After a super-thread is finished, the condition changes back to using the logic from the recursive lock, and the exiting super-thread
1. sets itself as not being a super-thread
2. notifies the locker that other locked, waiting threads need to re-check this condition
If a deadlock scenario exists, set a new super-thread and follow that logic. Otherwise, resume regular locking.

===Issues not addressed above===
A lot of confusion revolves around the halting problem. But this logic does not solve the halting problem because the conditions in which locking occurs are known, giving a specific solution (instead of the otherwise required general solution that the halting problem requires). Still, this locker prevents all deadlocked only considering locks using this logic. But if it is used with other locking mechanisms, a lock that is started never unlocks (exception thrown jumping out without unlocking, looping indefinitely within a lock, or coding error forgetting to call unlock), deadlocking is very possible. To increase the condition to include these would require solving the halting issue, since one would be dealing with conditions that one knows nothing about and is unable to change.

Another issue is it does not address the temporary deadlocking issue (not really a deadlock, but a performance killer), where two or more threads lock on each other while another unrelated thread is running. These temporary deadlocks could have a thread running exclusively within them, increasing parallelism. But because of how the distributed deadlock detection works for all locks, and not subsets therein, the unrelated running thread must complete before performing the super-thread logic to remove the temporary deadlock.

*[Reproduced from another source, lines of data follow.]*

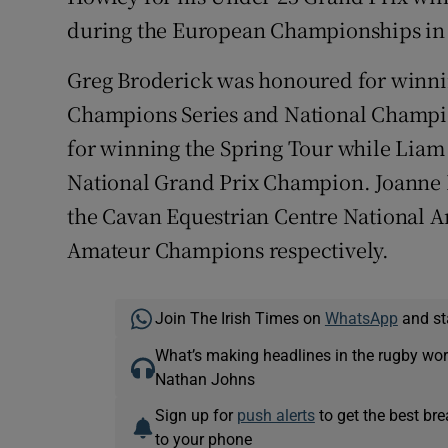
during the European Championships in
Greg Broderick was honoured for winn
Champions Series and National Champi
for winning the Spring Tour while Lia
National Grand Prix Champion. Joanne
the Cavan Equestrian Centre National 
Amateur Champions respectively.
Join The Irish Times on
WhatsApp
and st
What’s making headlines in the rugby wor
Nathan Johns
Sign up for
push alerts
to get the best br
to your phone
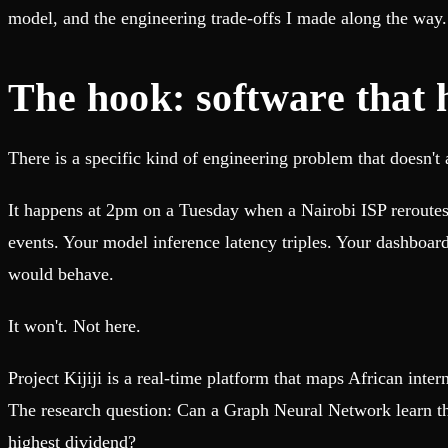
Fault-tolerance and auto failovers
Get help adding Tinybird to your open source project
model, and the engineering trade-offs I made along the way.
Security and compliance
Schema > Evolution
Certified SOC 2 Type II for enterprise
Join the most read technical biweekly engineering newsletter
The hook: software that 
There is a specific kind of engineering problem that doesn't 
It happens at 2pm on a Tuesday when a Nairobi ISP reroutes 
events. Your model inference latency triples. Your dashboar
would behave.
It won't. Not here.
Project Kijiji is a real-time platform that maps African int
The research question: Can a Graph Neural Network learn th
highest dividend?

One can see the temporary live-lock scenario in the above. If another unrelated running thread begins before the first unrelated thread exits, another duration of temporary deadlocking will occur. If this happens continuously (extremely rare), the temporary deadlock can be extended until right before the program exits, when the other unrelated threads are guaranteed to finish (because of the guarantee that one thread will always run to completion).

===Further expansion===
This can be further expanded to involve additional logic to increase parallelism where temporary deadlocks might otherwise occur. But for each step of adding more logic, we add more overhead.

A couple of examples include: expanding distributed super-thread locking mechanism to consider each subset of existing locks; Wait-For-Graph (WFG) algorithms, which track all cycles that cause deadlocks (including temporary deadlocks); and heuristics algorithms which don't necessarily increase parallelism in 100% of the places that temporary deadlocks are possible, but instead compromise by solving them in enough places that performance/overhead vs parallelism is acceptable (e.g. for each processor available, work towards finding deadlock cycles less than the number of processors + 1 deep).

== Wait-die ==
Iterate through actions of the schedule in chronological order. If a transaction gets aborted from a policy, do not iterate through the rest of that transaction’s actions. If a lower-priority transaction waits for a (either committed or uncommitted) unaborted higher-priority transaction, the lower priority transaction gets aborted.

Proof: For a deadlock to occur T1 must be waiting for a lock held by T2 while T2 is waiting for a (different) lock held by T1. But T2, waiting for T1, must have a lower priority so T2 dies and the deadlock is prevented.

== Wound-wait ==
Iterate through actions of the schedule in chronological order. If a transaction gets aborted from a policy, do not iterate through the rest of that transaction’s actions. If a higher-priority transaction waits for an uncommitted unaborted lower priority transaction, the lower priority transaction gets aborted.